■ What this task involves ■
Of the lines listed below, return exactly those that run from the line containing "9: 12078 -> 9000" through the line containing "5: none -> 3000", both included.
[[ Records for this task open ]]
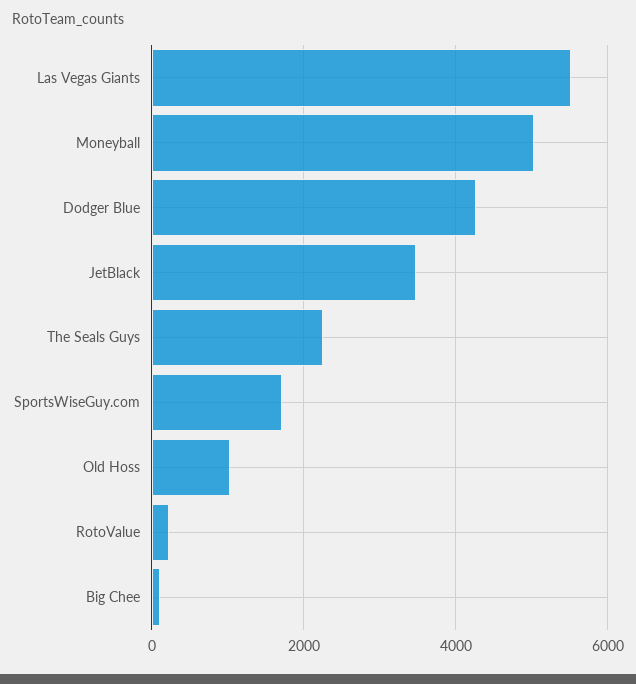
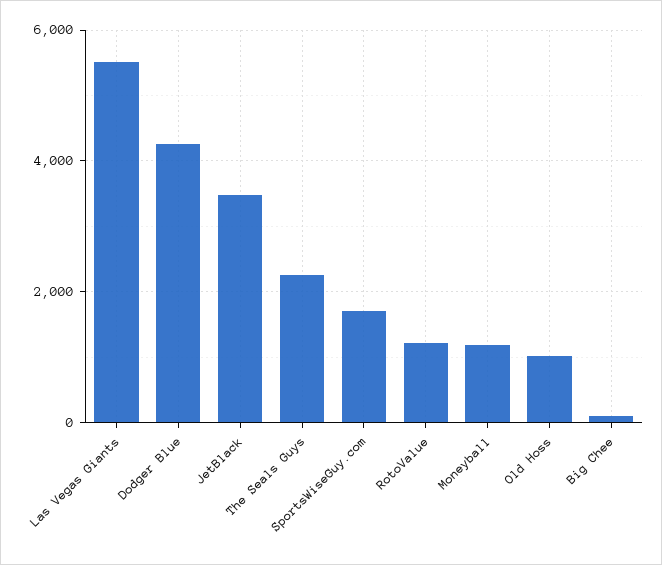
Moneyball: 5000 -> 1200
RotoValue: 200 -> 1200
[[ Records for this task closed ]]
[[ Records for this task open ]]
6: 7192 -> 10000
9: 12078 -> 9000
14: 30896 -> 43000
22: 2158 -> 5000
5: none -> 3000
[[ Records for this task closed ]]
■ Solution below ■
9: 12078 -> 9000
14: 30896 -> 43000
22: 2158 -> 5000
5: none -> 3000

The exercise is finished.